Saturday, February 16, 2019

EAST COAST BUTTER VERSUS WEST COAST BUTTER



There is a difference between East Coast* and West Coast* butter. The difference has to do with the size and shape of the packaging rather than the makeup of the butter itself.

On the East Coast sticks of butter are long and skinny, while sticks on the West Coast are shorter and fatter.

Butter used to be sold in one-pound blocks, wrapped in parchment paper and packaged in a cardboard box, until 1906, when a big buyer of butter from a restaurant in New Orleans asked if the butter company could sell butter in packs of four quarter-pound sticks rather than one big lump. They obliged, and the sticks were a hit. At the time, the town of Elgin, Illinois was known as the Butter Capital of the World, home to the famous Elgin Butter Company since 1871. It was with their Elgin Butter Cutter that the East Coast butter size was determined, and that's how the name “Elgin Stick” was derived.

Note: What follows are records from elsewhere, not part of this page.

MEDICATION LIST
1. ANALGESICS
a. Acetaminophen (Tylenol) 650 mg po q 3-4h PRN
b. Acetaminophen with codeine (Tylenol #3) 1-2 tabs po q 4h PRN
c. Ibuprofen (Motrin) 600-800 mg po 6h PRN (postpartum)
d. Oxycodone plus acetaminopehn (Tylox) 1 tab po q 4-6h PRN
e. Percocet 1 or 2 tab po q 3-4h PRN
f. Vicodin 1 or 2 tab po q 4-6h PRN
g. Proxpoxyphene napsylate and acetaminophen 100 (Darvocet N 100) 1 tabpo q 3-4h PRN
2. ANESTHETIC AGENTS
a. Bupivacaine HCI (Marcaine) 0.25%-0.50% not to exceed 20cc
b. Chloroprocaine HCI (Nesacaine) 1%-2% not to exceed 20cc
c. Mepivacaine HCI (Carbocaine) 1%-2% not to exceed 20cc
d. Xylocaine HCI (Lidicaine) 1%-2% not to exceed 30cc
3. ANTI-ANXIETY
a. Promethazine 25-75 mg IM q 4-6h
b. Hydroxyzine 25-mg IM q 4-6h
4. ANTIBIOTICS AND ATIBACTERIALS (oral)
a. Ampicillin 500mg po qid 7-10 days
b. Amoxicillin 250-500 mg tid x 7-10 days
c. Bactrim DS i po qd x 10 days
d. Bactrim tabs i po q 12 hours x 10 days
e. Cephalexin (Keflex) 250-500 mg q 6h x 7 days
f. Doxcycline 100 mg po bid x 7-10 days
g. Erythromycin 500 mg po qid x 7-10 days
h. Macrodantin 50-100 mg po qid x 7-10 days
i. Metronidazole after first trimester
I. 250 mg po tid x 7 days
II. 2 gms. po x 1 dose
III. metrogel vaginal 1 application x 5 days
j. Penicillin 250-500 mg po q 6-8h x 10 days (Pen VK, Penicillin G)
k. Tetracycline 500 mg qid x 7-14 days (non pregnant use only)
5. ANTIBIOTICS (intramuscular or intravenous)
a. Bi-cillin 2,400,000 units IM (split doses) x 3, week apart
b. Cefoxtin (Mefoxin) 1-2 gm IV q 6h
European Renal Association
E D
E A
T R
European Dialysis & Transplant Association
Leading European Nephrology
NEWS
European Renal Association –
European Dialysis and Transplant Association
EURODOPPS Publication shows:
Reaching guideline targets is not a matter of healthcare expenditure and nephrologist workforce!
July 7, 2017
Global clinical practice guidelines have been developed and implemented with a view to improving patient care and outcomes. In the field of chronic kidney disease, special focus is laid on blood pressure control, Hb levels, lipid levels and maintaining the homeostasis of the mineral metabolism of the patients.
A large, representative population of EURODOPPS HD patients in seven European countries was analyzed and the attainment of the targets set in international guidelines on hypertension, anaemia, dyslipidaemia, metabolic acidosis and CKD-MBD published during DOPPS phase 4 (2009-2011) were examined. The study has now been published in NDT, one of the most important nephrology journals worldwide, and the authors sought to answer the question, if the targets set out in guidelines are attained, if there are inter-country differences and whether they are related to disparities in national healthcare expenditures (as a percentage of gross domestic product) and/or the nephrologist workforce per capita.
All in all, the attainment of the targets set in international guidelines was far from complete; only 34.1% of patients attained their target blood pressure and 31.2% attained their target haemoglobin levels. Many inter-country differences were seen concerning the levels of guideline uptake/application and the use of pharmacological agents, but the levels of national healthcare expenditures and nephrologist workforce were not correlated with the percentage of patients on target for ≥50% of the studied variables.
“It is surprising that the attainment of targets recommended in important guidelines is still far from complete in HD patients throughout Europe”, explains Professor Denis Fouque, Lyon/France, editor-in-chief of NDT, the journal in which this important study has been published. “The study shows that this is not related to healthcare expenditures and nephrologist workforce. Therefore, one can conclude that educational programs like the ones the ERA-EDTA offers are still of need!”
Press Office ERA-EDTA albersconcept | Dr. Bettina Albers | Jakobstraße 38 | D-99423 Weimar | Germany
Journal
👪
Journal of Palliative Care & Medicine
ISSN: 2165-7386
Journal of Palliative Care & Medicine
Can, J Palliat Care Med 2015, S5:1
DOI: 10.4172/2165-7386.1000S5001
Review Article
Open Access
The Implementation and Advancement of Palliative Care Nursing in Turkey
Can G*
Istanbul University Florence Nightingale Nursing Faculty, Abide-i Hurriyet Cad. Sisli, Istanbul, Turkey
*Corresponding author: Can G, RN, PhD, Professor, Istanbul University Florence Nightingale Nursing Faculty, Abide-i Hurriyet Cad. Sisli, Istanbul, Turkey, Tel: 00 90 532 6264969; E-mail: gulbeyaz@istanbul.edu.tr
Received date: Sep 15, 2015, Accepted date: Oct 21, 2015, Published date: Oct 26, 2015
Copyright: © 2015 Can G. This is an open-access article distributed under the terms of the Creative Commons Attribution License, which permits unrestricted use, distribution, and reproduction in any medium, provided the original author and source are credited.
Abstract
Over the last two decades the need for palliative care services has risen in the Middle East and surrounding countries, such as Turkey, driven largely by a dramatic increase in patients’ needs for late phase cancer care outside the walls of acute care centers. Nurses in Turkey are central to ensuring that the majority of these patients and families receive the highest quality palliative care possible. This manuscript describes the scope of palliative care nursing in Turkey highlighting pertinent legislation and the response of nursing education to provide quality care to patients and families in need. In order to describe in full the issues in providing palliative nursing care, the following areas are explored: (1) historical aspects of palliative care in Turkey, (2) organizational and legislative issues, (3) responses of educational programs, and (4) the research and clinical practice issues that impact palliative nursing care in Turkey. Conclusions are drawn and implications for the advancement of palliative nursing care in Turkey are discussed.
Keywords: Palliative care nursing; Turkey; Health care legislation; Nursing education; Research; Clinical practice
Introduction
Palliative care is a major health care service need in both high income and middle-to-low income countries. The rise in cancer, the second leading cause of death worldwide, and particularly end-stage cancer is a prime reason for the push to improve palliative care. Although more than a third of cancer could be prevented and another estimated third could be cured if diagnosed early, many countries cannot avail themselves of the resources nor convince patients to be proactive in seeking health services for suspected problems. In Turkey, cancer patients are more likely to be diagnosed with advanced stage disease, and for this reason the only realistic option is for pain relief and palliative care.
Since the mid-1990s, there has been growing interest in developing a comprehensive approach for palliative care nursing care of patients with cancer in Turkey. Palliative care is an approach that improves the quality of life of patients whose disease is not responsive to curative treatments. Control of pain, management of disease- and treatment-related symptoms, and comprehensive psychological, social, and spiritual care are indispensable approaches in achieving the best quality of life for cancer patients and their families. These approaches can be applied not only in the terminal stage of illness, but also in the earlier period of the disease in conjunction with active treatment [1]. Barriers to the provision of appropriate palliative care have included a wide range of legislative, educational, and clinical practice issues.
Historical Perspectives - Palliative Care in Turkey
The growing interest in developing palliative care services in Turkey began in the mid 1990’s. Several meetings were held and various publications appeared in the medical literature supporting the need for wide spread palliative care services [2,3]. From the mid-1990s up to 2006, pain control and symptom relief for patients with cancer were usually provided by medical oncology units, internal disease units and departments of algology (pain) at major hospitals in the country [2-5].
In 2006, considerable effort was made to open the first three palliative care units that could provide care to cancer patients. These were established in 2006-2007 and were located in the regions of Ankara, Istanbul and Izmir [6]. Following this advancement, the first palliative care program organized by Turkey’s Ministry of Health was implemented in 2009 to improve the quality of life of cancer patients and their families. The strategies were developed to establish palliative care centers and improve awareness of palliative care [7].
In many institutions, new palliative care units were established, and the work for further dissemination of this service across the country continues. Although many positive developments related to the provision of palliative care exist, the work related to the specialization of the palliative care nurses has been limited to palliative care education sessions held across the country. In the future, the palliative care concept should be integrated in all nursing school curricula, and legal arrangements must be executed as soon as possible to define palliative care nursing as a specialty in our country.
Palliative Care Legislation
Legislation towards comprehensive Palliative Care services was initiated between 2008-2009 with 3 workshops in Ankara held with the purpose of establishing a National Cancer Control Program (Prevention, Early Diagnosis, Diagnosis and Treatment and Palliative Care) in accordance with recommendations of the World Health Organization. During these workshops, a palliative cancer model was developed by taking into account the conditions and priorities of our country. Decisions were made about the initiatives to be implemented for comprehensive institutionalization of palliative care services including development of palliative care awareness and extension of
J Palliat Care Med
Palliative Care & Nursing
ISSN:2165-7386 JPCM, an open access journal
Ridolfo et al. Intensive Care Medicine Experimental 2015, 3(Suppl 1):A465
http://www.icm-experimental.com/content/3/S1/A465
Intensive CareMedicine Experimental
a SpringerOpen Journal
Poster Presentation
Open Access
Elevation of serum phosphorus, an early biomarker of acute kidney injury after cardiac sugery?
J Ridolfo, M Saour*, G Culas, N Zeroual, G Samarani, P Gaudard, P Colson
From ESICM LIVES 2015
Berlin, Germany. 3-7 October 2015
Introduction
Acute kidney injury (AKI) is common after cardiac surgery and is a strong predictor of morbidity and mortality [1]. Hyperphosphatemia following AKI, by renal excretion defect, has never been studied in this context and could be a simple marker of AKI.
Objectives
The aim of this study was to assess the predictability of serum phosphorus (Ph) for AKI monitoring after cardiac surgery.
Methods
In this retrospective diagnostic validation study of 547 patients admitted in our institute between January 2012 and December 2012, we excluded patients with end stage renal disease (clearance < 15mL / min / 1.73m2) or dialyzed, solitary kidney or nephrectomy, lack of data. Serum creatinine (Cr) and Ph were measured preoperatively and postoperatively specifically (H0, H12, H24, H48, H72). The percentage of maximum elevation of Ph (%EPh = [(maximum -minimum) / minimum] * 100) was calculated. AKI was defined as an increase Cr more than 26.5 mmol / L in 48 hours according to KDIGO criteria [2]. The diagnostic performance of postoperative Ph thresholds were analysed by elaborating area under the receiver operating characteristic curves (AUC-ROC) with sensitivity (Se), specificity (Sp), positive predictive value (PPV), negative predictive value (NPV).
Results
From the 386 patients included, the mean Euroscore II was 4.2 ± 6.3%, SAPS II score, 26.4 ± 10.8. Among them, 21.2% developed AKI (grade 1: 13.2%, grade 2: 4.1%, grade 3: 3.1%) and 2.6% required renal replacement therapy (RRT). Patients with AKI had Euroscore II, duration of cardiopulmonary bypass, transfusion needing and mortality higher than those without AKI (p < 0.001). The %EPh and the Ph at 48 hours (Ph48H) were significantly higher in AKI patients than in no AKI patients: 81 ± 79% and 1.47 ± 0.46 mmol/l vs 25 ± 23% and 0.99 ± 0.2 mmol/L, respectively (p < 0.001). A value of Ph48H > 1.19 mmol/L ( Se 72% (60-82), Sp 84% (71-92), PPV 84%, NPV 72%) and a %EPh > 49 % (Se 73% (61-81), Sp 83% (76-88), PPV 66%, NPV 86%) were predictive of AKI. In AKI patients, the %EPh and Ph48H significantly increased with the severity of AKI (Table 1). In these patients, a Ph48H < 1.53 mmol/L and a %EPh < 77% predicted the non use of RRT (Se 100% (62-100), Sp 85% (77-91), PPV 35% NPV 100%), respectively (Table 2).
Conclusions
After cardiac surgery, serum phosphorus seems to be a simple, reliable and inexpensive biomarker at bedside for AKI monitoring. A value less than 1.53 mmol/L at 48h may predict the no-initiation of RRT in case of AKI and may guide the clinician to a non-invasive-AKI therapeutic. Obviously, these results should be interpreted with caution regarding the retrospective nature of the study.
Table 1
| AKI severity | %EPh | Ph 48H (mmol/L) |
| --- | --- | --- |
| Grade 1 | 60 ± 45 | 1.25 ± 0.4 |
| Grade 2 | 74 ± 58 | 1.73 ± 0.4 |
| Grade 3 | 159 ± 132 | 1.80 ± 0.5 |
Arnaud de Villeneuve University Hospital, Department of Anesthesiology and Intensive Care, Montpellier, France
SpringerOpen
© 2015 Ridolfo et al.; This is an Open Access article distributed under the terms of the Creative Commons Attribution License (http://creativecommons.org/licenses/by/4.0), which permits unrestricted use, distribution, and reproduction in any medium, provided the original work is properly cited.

It wasn’t until the 1960s that the West Coast really got into the butter making game. Once the West Coast finally caught up with dairy production, the Elgin-style machines were no longer available. The replacement machines packaged butter into short, fat sticks that are now known as “Western Stubbies”.

Today, companies like Land O’ Lakes continue to produce butter of both sizes to satisfy the stick preferences of the respective coasts.

*It appears that the actual divide today is east and west of the Rocky Mountains.